▸ WORK REQUIRED
Extract from the listing each line in which the word "neck" appears.

▸ DATASET RECORDS
■ ■ ■ ■ ■

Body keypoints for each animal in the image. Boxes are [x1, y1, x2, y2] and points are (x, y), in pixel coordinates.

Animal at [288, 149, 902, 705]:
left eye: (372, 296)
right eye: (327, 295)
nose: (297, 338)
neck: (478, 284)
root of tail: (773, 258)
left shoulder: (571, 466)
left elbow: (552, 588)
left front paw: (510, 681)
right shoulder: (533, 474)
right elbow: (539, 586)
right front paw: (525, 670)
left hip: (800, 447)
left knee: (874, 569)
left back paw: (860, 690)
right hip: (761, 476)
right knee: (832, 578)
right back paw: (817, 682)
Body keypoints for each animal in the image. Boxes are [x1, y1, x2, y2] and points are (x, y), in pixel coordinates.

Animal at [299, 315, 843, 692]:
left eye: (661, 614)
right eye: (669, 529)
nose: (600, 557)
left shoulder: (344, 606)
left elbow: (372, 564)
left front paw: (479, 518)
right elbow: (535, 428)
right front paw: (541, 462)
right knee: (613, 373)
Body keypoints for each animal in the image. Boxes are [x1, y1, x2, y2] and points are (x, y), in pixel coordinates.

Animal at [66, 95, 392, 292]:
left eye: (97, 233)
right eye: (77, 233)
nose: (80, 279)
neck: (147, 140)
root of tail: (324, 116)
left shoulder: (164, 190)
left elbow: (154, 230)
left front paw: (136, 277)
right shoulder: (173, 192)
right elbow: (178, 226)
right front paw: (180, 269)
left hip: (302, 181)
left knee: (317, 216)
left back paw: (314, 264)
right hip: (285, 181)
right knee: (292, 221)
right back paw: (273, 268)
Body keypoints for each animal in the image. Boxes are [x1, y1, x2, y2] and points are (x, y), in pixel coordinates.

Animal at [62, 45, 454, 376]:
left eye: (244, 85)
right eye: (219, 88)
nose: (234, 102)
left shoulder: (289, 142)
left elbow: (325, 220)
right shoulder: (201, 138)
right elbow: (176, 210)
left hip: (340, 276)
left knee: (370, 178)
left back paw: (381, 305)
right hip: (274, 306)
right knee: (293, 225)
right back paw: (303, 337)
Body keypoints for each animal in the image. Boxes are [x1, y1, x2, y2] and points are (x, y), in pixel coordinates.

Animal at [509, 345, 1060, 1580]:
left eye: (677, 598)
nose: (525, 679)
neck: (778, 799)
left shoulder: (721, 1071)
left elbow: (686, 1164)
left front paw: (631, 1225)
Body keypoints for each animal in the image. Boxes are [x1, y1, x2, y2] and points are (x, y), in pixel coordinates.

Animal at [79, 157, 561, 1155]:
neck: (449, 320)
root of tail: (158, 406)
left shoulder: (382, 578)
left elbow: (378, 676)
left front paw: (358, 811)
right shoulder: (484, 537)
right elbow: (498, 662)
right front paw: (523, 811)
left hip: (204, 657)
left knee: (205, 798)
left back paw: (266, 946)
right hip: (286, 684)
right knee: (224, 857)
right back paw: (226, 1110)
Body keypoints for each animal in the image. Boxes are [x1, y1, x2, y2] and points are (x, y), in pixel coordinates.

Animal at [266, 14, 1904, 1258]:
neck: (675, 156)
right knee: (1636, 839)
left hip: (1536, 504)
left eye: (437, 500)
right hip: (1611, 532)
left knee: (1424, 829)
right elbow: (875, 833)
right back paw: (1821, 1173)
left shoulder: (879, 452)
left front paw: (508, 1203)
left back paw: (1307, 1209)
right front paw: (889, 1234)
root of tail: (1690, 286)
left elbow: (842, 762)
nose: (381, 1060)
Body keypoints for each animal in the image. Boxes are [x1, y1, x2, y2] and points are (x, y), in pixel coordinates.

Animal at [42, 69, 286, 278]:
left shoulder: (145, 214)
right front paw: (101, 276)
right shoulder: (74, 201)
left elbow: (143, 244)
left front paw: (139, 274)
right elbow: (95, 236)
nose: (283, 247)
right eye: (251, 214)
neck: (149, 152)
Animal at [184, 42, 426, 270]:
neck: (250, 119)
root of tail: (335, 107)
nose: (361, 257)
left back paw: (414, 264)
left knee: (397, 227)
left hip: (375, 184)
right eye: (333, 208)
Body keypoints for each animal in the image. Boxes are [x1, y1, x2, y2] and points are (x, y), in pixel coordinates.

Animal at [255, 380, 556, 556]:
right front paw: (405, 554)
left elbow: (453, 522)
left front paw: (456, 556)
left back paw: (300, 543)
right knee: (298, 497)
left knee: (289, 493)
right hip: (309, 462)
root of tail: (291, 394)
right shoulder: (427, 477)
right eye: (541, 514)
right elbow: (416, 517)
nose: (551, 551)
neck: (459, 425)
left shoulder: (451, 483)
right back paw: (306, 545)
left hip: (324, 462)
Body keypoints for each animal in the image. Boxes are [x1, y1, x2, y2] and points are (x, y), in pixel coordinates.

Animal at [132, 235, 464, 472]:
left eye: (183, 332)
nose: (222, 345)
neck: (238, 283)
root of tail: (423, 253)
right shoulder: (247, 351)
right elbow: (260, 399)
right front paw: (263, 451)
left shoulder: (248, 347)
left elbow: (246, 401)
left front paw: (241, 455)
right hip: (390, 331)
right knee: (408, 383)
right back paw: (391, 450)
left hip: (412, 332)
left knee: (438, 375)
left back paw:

■ ■ ■ ■ ■

▸ ANSWER FOR THIS EXERCISE
neck: (478, 284)
neck: (147, 140)
neck: (778, 799)
neck: (449, 320)
neck: (675, 156)
neck: (149, 152)
neck: (250, 119)
neck: (459, 425)
neck: (238, 283)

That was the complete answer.